## Input for this task
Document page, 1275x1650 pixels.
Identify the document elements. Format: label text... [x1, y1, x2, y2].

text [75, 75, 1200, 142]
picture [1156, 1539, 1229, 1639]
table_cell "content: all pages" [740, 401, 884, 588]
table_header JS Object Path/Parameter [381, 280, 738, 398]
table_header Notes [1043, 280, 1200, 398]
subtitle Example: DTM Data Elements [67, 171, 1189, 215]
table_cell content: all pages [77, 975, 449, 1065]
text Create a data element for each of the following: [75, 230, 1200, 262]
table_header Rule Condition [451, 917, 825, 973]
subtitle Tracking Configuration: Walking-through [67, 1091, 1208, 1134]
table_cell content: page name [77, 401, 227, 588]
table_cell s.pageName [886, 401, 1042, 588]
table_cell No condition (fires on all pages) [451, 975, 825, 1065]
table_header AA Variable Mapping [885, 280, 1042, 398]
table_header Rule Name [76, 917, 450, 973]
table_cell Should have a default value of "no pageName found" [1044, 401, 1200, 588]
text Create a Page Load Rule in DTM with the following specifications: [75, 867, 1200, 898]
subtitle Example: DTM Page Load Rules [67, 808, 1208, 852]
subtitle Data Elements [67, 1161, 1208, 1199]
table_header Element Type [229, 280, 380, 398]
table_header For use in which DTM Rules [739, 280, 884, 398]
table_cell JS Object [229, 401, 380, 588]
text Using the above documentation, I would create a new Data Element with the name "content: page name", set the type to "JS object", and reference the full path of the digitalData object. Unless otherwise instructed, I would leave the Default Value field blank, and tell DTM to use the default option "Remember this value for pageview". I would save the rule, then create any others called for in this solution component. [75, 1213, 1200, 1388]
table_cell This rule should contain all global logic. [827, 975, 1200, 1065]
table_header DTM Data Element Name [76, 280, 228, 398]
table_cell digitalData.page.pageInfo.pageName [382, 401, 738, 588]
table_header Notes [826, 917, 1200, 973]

==

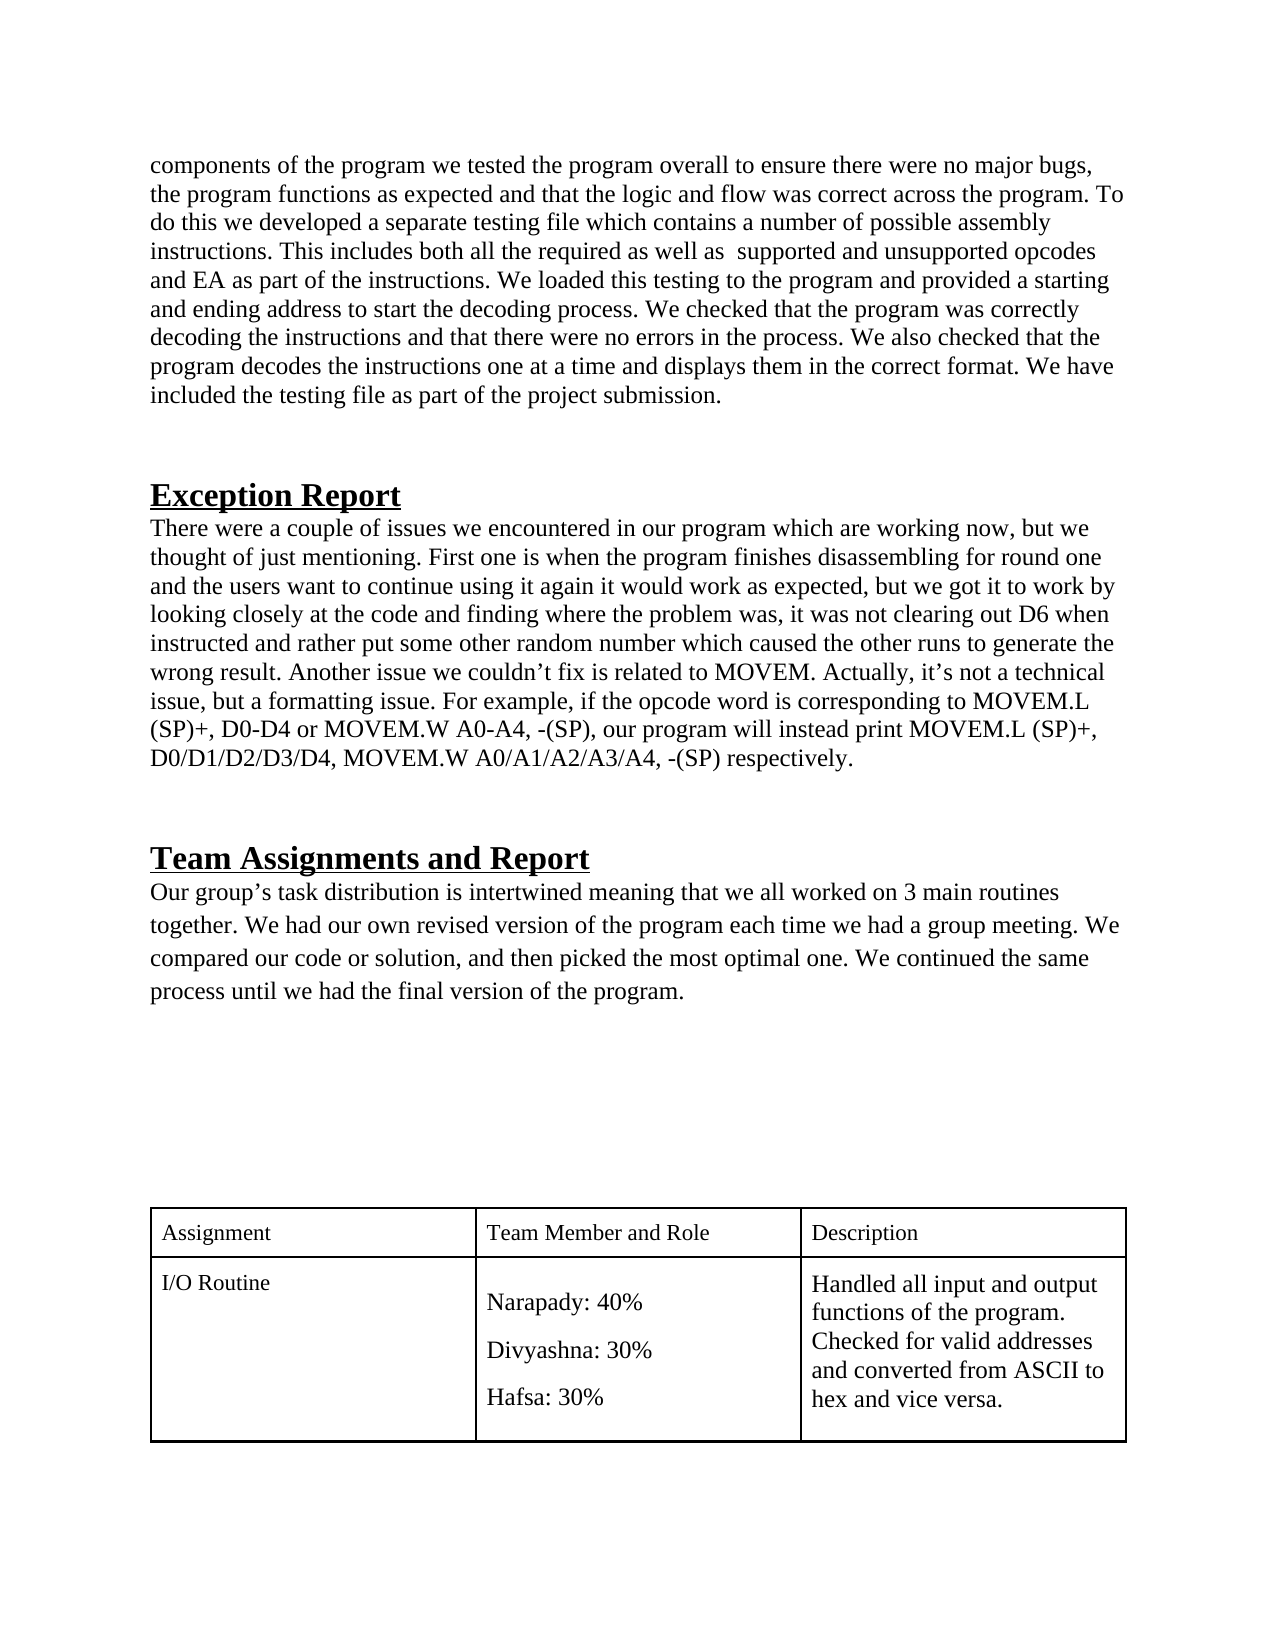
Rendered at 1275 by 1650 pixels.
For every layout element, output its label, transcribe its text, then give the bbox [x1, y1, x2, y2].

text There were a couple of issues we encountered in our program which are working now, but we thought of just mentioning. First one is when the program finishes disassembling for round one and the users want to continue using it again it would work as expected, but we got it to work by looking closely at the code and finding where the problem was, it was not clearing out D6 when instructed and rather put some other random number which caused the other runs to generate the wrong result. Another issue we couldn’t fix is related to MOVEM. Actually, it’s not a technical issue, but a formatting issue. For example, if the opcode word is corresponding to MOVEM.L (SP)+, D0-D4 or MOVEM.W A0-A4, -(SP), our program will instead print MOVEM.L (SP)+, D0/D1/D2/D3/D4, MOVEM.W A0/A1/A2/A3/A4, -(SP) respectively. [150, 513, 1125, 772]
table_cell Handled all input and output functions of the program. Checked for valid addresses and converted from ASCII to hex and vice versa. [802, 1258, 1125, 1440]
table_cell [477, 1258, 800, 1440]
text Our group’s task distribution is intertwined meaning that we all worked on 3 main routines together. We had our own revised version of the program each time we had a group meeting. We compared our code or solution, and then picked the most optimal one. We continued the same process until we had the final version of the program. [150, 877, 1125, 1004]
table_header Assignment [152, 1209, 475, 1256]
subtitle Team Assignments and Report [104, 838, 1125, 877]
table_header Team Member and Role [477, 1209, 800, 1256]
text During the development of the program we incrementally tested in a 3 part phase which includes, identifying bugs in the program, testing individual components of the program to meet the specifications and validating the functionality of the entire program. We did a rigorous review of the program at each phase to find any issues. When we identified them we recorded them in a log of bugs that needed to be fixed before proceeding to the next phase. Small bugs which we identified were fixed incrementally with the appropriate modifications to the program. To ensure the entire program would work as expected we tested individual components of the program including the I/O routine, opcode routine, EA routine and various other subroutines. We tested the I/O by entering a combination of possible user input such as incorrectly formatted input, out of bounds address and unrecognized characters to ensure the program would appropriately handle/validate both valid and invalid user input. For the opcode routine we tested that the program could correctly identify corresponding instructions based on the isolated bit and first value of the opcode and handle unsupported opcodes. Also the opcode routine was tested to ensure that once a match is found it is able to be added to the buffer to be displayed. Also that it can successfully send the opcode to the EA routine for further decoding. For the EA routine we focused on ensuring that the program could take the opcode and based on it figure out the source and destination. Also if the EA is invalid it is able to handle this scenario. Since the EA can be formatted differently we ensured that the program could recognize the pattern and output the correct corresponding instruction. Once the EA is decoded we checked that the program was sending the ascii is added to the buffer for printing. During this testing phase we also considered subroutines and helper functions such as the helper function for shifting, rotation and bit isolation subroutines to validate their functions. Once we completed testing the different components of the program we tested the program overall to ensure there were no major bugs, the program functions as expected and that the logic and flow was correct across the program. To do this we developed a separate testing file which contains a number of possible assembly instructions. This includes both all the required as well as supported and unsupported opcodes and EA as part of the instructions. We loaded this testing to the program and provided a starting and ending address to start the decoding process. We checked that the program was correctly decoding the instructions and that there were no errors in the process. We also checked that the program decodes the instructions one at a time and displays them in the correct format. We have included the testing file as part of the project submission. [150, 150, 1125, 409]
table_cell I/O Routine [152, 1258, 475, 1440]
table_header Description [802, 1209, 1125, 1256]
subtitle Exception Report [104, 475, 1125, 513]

## Problem requirements
Repeat, word for word, the lines above between the line holding "Document page, 1275x1650 pixels." and the line holding "Identify the document", inclusive; omit everything else.

## Result below
Document page, 1275x1650 pixels.
Identify the document elements. Format: label text... [x1, y1, x2, y2].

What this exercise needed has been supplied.